Le ministère, effrayé du bruit qui se faisait autour de la Charte, essaya d'obtenir du silence en maintenant les règlements impériaux sur l'imprimerie et la librairie, jusqu'à la présentation d'une loi sur la presse. On appliqua donc le décret du 5 février 1810, qui autorisait le directeur général de la librairie à indiquer à l'auteur les suppressions et changements jugés convenables, et, sur son refus, à défendre la vente de l'ouvrage, à faire rompre les formes et saisir les feuilles ou exemplaires déjà imprimés. M. Royer-Collard, que l'abbé de Montesquiou venait de nommer directeur de la librairie, fut chargé de l'exécution de l'ordonnance qui, sans rappeler les termes du décret impérial, la remettait de fait en vigueur, en alléguant seulement la nécessité de réprimer les abus. On voulait imposer silence aux critiques, parce qu'on ne pouvait leur faire la seule réponse sincère, sinon plausible, c'est que le temps de la réflexion avait manqué, et qu'il avait manqué par l'impatience des souverains étrangers, et surtout du chef principal de la coalition. Cette réponse aurait compromis le pouvoir en le justifiant.

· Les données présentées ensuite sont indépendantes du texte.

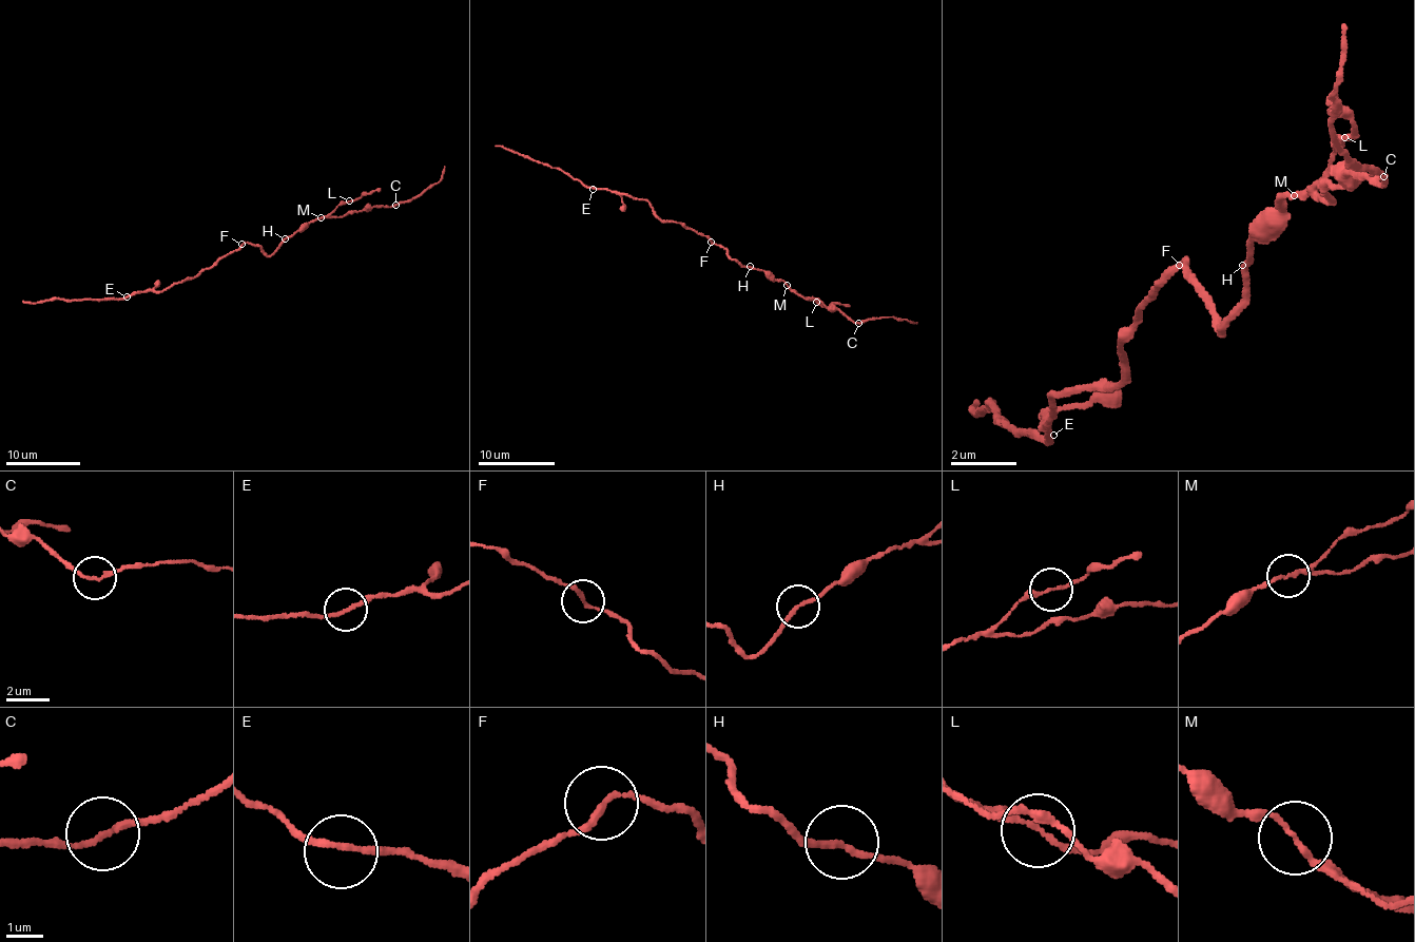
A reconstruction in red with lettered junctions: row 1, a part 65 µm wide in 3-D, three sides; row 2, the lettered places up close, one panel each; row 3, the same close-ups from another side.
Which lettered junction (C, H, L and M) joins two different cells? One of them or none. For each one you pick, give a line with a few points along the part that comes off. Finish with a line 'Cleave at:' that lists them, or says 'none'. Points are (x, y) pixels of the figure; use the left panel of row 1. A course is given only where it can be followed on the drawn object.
Cleave at: none

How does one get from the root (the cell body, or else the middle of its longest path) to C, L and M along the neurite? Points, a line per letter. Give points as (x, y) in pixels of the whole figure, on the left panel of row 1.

La monarchie allait donc entrer dans la tâche difficile et ardue du gouvernement, après les désastres de l'Empire, avec une Charte qui, à côté de principes incontestables, de dispositions essentielles et nécessaires, en contenait d'inutiles, d'imprudentes, d'injustes même; Charte improvisée en partie d'après les idées qui, en 1789, n'avaient pu recevoir leur application à cause des courants révolutionnaires, et rédigée sur les exigences individuelles d'intérêts égoïstes. Elle allait avoir dans cette tâche deux auxiliaires peu sûrs: le Sénat de l'Empire légèrement tempéré par l'adjonction de l'ancienne aristocratie de cour, pleine d'inexpérience dans la politique; le Corps législatif de l'Empire, qui avait rapporté de sa lutte tardive

contre l'omnipotence napoléonienne un constitutionnalisme défiant, jaloux, et empressé à se produire. Elle avait à marcher dans les voies d'un régime tout nouveau en France, sans avoir cherché à connaître, par des élections, les dispositions actuelles, les opinions dominantes, les intérêts de cette nation qu'elle était appelée à gouverner. Par une singulière anomalie, elle introduisait le gouvernement représentatif dans la machine à centralisation la plus formidable qui eût existé, sans qu'on pût prévoir l'effet que produirait ce mélange de la liberté politique avec l'omnipotence administrative poussée jusqu'à ses dernières limites. Cette difficile expérience allait être tentée sans que le gouvernement royal possédât, dans une représentation vraie et actuelle des intérêts et des idées du pays, une lumière pour l'éclairer à la fois sur les choses à faire et les fautes à éviter, une force pour lutter en même temps contre les embûches et les attaques de ses adversaires et les entraînements et les imprudences de ses amis. Situation pleine de périls! Les écueils étaient à chaque pas, et les pilotes n'avaient pas plus que les passagers l'expérience de la manœuvre et la connaissance des parages où naviguait le vaisseau de l'État. Sans doute la faveur publique accompagnait le gouvernement royal au départ, et l'immense assentiment qui avait accueilli la Restauration à son avénement la suivait. Mais ce n'était là qu'un appui moral, et la réalité, toujours au-dessous de l'idéal, sans parler des fautes inévitables dans une position si difficile, pouvait l'affaiblir. Les deux seules forces organisées, l'armée et l'administration, dataient de l'Empire. L'armée surtout, qui avait conservé l'organisation impériale, en partie même les numéros des régiments et les souvenirs vivaces de leurs légendes historiques et de tant de prodiges militaires accomplis avec Napoléon, appartenait plus à l'empereur qu'à la France. En outre, d'un bout du royaume à l'autre, il y avait comme une suite d'étapes militaires, for

mée des officiers que la réduction de l'armée laissait sans emplois, traînée de poudre qui pouvait s'allumer en un instant. Enfin Napoléon, précipité du trône par des revers imprévus, encore dans la vigueur de l'âge et dans l'enivrement de ses rêves ambitieux, était à l'île d'Elbe, à vingt-quatre heures seulement du littoral français.

LIVRE QUATRIÈME

SESSION DE 1814. CONGRÈS DE VIENNE

PREMIERS ESSAIS DE GOUVERNEMENT. — ORDONNANCES SUR LA CÉLÉBRATION DU DIMANCHE. GRADES. DÉCORATIONS. PREMIERS DÉBATS.-LOI SUR LA PRESSE.

SESSION DE 1814.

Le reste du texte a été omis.